Örneğin Volkan Şen; Bursaspor’da iyi bir Sercan ile birlikte, karşı atak düzeninde rakiplerin canını yakmıştır. Ama Fenerbahçe böyle bir oyun yapısına da, kurgusuna da uygun değildir. Volkan yılda birkaç maçı tek başına alabilir. Hatta bu maçlarda izleyenleri mest edip üst üste birkaç gol de atabilir. Ama hepsi budur. Sonra haftalarca beklersiniz. Aynı şey Emenike için de geçerlidir. Orta alanda görev alan oyuncularının hiçbiri çabuk düşünmüyorlar. Onlar da Volkan ve Emenike’nin bir başka benzeri. Oyunu hızlandırıp rakip ceza alanı etrafında Beşiktaş’ın yaptığı gibi seri paslarla rakibi bozamıyorlar. Bursapor karşılaşmasının son 15 dakikalık bölümünde oynanan futbol 1960’larda bile oynanmıyordu. Son derece ilkel bir doldur boşalt sistemi. Oysa eklenecek zamanla birlikte 20 dakikalık bir zaman dilimi vardı ki, bu futbol için son derece uzun bir süredir. Çabuk oyun ve delici tek paslara dayalı oyunla maç rahat kazanılırdı. Ama bunu yapacak oyuncu grubu olmadığı için çoğu sorumluluktan kaçarak topu ileri vurmayı seçiyorlar.

Dolayısıyla Advocaat elindeki oyuncuların özyapısını değiştiremeyeceğine göre başaracağı da pek bir şey yoktur. Aziz Bey, Ersun Yanal’ı kulüpten uzaklaştırarak son derece kritik bir karar vermiştir. Oysa Yanal ile üst üste şampiyonluklar kazanılabilirdi. Şimdi artık Türkiye Ligi’nin öncü ve öğretici takımı Beşiktaş’tır. Öyle görünüyor ki, Aziz Bey’in teknik direktör kıyımı yüzünden Fenerbahçe, Galatasaray’ın da gerisine düşmüştür. Öyle ya, geçen sezonun kötü takımı olarak bilinen Galatasaray iki kupa aldı, Fenerbahçe sıfır çekti.

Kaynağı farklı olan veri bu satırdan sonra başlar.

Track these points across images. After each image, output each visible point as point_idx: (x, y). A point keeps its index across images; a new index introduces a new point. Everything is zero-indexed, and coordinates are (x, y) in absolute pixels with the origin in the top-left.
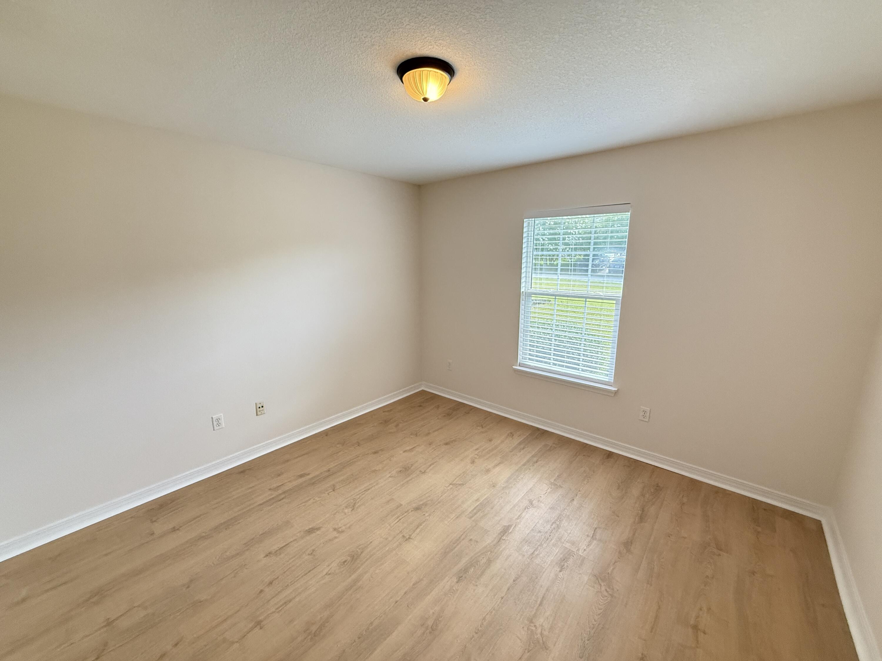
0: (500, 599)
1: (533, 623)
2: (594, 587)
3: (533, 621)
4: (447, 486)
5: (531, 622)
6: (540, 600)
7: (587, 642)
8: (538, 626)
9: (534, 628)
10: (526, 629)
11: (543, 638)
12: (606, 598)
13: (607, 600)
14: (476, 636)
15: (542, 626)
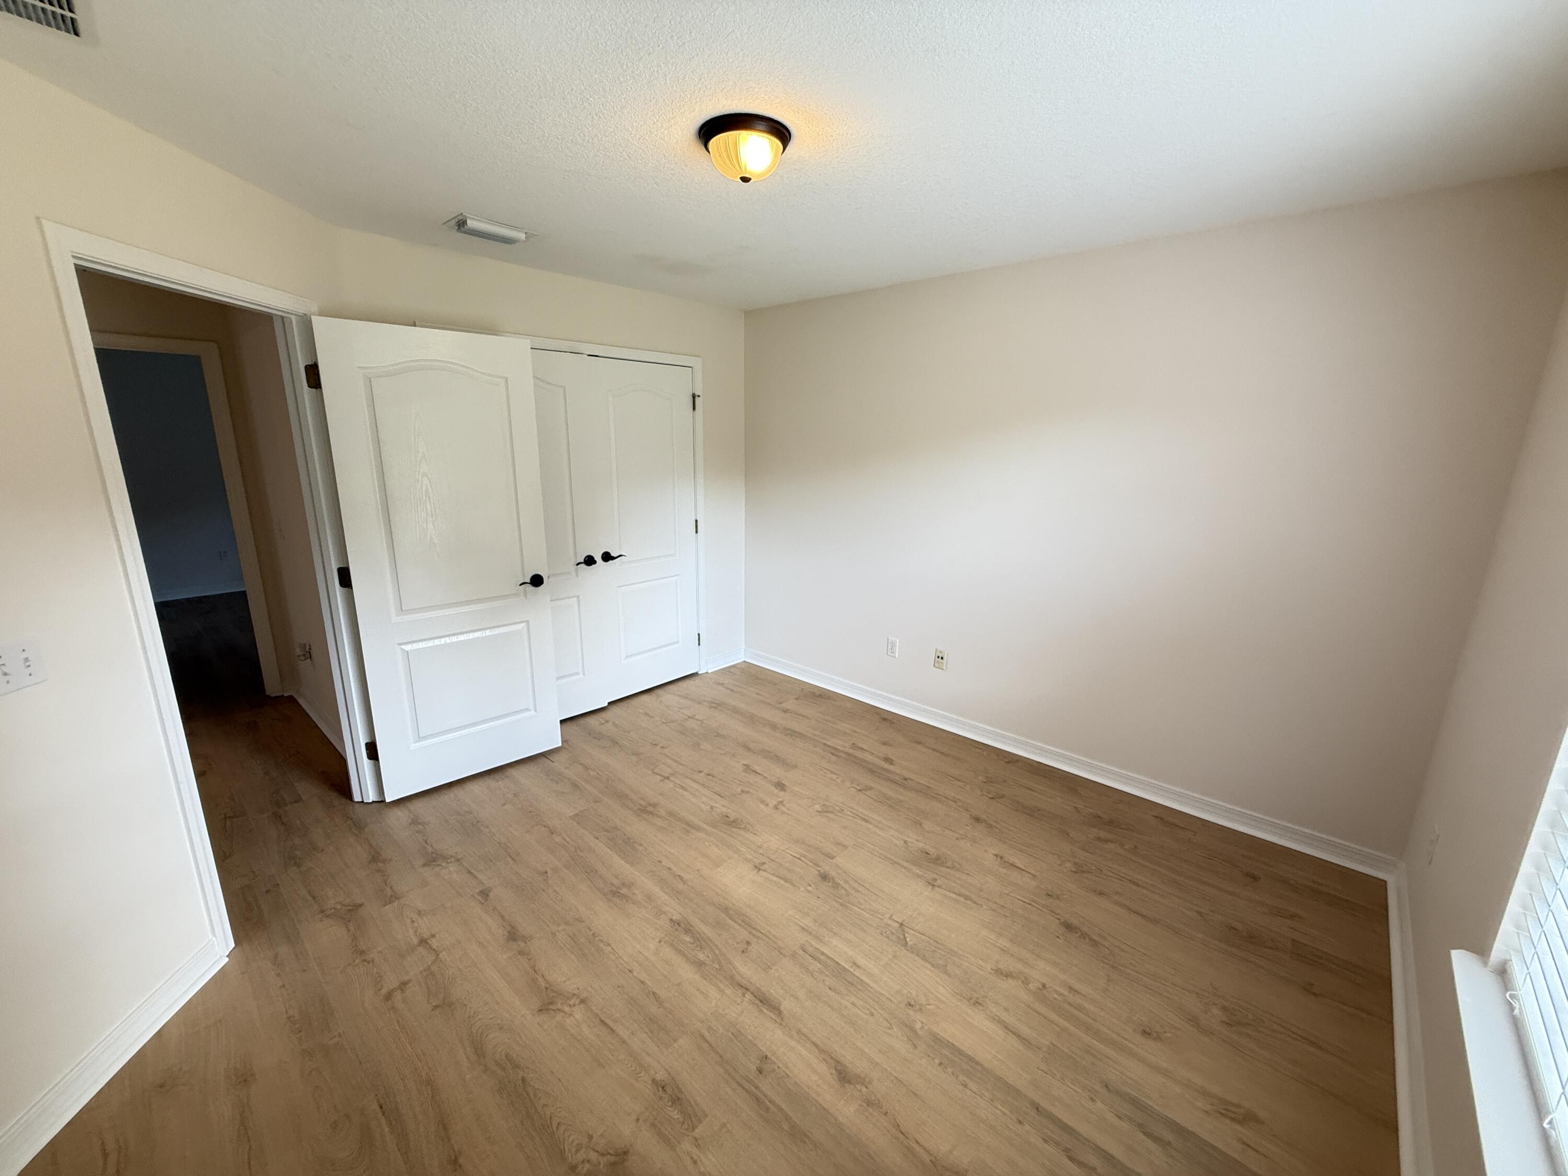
0: (629, 968)
1: (580, 1003)
2: (602, 1135)
3: (582, 1006)
4: (894, 917)
5: (583, 1001)
6: (611, 1024)
7: (521, 1074)
8: (573, 1009)
9: (572, 1002)
10: (576, 992)
11: (554, 1010)
12: (574, 1150)
13: (569, 1150)
14: (590, 933)
15: (571, 1015)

Eskiden beri “futbol iyi futbolcularla oynanır” görüşü futbol dünyasında benimsenmiştir. Ancak iyi futbolcunun tanımını iyi yapmak gerekiyor. Çabuk düşünen, düşündüklerini çabuk uygulayan, bulunduğu konumun gereğini en hızlı biçimde yapan oyuncu bugünün futbolcusudur. Fenerbahçe’de bu tanıma uygun futbolcu sayısı azdır. Fenerbahçe’nin özeti de budur zaten!